Life Without a Mother (essay)
For migrants with families in rural areas without the right facilities and infrastructure, transnational connectivity and achieving intimacy is a greater challenge. This challenge demonstrates that transnational families do not live in a vacuum; social and regional differences form the level of intimacy in transnational family life. Several studies have shown that transnational family life is defined by cross-border intimacy. Daily contact either by telephone, sending, emails, voice recordings, SMS, pictures, or visiting is a component of everyday life in multinational families (Asis et al. 2004; Levitt 2). The flow of transnational contact is also monitored in domestic working conditions. Often migrant mothers cannot regularly interact with their families at home due to the absence of a job norm in domestic work (Hondagneu-Sotelo, 2001).
Transnational families would certainly profit from technological progress. However, transnational connectivity does not automatically ensure a seamless flow. The migrant mother's social position regulates families' access to various forms of transnational communication, since some have more restricted options, due to their working conditions or because of fewer material resources. The level of growth in the residency region also influences the efficiency of cross-border contact (Parreas, 2005). Children cannot turn to mothers for emotional comfort and help without access to transnational communication, which in turn informs us that transnational communication is a mechanism by means of which gender agreements are kept in the transnational migrant women's families. Technological progress has allowed mothers of migrants to feed their children from afar.
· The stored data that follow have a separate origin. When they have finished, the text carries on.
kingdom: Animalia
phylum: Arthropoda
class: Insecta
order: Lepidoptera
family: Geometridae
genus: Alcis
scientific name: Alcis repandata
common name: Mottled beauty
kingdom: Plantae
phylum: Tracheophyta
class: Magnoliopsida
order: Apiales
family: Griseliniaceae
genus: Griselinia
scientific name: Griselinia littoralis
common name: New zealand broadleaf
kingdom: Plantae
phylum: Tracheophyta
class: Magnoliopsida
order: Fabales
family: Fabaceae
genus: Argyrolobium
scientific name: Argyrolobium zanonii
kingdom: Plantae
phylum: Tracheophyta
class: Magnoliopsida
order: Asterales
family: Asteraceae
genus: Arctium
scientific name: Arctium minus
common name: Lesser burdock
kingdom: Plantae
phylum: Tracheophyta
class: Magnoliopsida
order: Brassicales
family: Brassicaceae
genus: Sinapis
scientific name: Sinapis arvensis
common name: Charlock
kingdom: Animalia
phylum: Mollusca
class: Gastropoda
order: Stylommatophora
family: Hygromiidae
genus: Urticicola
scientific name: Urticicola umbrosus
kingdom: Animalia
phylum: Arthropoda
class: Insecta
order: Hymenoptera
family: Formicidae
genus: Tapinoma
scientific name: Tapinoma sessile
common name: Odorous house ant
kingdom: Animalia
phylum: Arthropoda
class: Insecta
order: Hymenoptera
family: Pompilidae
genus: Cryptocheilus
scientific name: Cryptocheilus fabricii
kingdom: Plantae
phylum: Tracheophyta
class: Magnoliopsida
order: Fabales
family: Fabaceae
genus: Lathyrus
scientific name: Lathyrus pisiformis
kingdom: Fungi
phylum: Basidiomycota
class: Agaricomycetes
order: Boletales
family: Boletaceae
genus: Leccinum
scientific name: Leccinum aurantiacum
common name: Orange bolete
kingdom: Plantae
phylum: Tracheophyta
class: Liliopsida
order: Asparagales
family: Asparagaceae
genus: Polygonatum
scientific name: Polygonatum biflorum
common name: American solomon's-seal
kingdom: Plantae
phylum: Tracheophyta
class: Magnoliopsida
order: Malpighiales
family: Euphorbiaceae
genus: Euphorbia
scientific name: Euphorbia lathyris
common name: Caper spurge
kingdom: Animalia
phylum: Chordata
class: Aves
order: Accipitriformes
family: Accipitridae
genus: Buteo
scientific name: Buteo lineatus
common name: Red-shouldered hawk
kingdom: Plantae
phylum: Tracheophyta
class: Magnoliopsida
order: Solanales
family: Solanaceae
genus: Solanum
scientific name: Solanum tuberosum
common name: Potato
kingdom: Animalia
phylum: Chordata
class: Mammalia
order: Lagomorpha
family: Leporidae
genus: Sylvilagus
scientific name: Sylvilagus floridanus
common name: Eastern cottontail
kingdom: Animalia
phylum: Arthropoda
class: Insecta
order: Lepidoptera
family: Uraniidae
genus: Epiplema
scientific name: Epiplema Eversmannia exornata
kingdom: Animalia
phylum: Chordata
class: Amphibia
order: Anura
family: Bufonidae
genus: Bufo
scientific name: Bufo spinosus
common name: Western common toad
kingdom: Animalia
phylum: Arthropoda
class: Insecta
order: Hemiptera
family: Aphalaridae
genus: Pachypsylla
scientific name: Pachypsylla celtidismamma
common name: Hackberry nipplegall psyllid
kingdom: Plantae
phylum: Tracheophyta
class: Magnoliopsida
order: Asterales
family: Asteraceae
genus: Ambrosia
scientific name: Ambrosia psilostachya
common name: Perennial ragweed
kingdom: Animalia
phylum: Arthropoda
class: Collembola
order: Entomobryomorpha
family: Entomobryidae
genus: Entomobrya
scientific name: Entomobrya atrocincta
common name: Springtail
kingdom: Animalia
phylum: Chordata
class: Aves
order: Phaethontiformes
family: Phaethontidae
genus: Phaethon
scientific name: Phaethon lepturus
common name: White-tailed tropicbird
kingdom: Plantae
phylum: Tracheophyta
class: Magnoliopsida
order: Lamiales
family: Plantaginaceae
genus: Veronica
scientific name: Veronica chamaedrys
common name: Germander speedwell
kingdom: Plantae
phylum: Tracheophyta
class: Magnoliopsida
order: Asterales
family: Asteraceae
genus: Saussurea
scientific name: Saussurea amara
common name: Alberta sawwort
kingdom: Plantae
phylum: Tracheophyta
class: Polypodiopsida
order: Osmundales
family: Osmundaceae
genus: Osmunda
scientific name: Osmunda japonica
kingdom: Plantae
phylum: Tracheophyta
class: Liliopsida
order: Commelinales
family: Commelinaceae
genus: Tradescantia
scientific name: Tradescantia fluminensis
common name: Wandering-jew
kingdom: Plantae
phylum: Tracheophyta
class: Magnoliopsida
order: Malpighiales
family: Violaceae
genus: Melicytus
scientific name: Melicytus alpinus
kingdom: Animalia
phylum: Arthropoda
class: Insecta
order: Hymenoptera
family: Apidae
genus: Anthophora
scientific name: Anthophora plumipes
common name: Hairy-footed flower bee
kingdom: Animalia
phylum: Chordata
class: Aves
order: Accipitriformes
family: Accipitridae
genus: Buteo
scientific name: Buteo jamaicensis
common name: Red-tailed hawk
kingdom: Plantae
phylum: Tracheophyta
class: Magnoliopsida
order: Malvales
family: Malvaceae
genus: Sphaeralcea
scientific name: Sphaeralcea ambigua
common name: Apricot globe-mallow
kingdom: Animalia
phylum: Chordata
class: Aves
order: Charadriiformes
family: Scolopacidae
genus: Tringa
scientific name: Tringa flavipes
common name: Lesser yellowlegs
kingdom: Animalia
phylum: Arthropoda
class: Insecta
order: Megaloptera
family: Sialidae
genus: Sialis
The modern nuclear family is a kind of family with a bread-winning dad and mother. Mothers plan and budget homes, but often succeed in deferring important family decisions to their fathers. There can be work for women, but not professions. While the participation of women in the labor market has not diminished childcare and other domestic responsibility. As family sociologist Belen Medina points out, 'Women still hold double standards because of the constraint of household duty' (Medina 2001). Economic contributions from migrant women do not necessarily cause the reconfiguration of the division of labor by gender in the family. Other women normally have jobs left by migrant mothers in working-class households. Fathers generally rely on paid domestic help in middle-class houses.
Conclusion
International migration is a complex phenomenon that involves the movement of people across international borders for the purpose of settling. Transnational families are not biological groups but rather social constructs that mediate disparities between their members, including gaps in access to mobility. Migration can result in changes in social, cultural, economic, and political landscapes in the countries of origin and destination. Migrant mothers often attempt to maintain intimacy while reconstructing motherhood from afar, and remittances play a crucial role in maintaining close relationships across borders. Transnational family life is defined by cross-border intimacy, but social and regional differences can affect the level of intimacy in transnational family life. It is important to recognize the positive impacts of migration, such as raising families and individuals out of poverty, while also addressing the negative impacts on individual family members and local communities.